▸ TO-DO ITEM:
Render everything in the records below, from the line containing "Aller au contenu principal" down to and including the line containing "THÈSES EN COURS", as a Markdown table with the columns Row and Line. Number each line and skip any blank ones.

▸ DATASET:
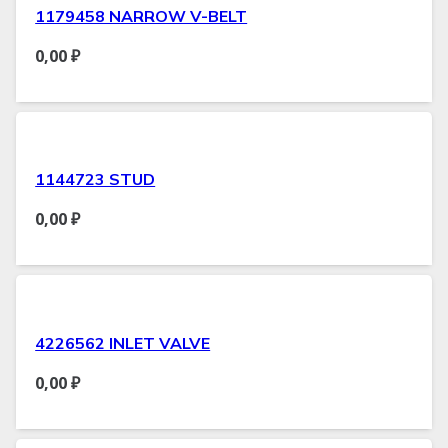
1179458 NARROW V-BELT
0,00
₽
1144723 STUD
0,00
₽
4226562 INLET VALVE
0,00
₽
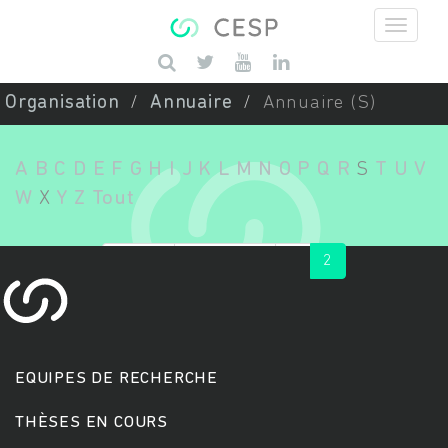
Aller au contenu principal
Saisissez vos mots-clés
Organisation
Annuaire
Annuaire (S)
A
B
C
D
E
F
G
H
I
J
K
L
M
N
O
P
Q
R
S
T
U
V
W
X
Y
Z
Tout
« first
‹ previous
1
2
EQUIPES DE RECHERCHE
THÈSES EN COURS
* * *
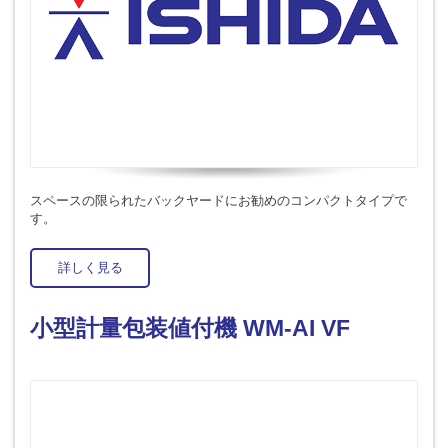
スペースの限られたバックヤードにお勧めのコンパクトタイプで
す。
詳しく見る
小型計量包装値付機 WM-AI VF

▸ ANSWER TO THIS PROBLEM:
| Row | Line |
|---|---|
| 1 | Aller au contenu principal |
| 2 | Saisissez vos mots-clés |
| 3 | Organisation |
| 4 | Annuaire |
| 5 | Annuaire (S) |
| 6 | A |
| 7 | B |
| 8 | C |
| 9 | D |
| 10 | E |
| 11 | F |
| 12 | G |
| 13 | H |
| 14 | I |
| 15 | J |
| 16 | K |
| 17 | L |
| 18 | M |
| 19 | N |
| 20 | O |
| 21 | P |
| 22 | Q |
| 23 | R |
| 24 | S |
| 25 | T |
| 26 | U |
| 27 | V |
| 28 | W |
| 29 | X |
| 30 | Y |
| 31 | Z |
| 32 | Tout |
| 33 | « first |
| 34 | ‹ previous |
| 35 | 1 |
| 36 | 2 |
| 37 | EQUIPES DE RECHERCHE |
| 38 | THÈSES EN COURS |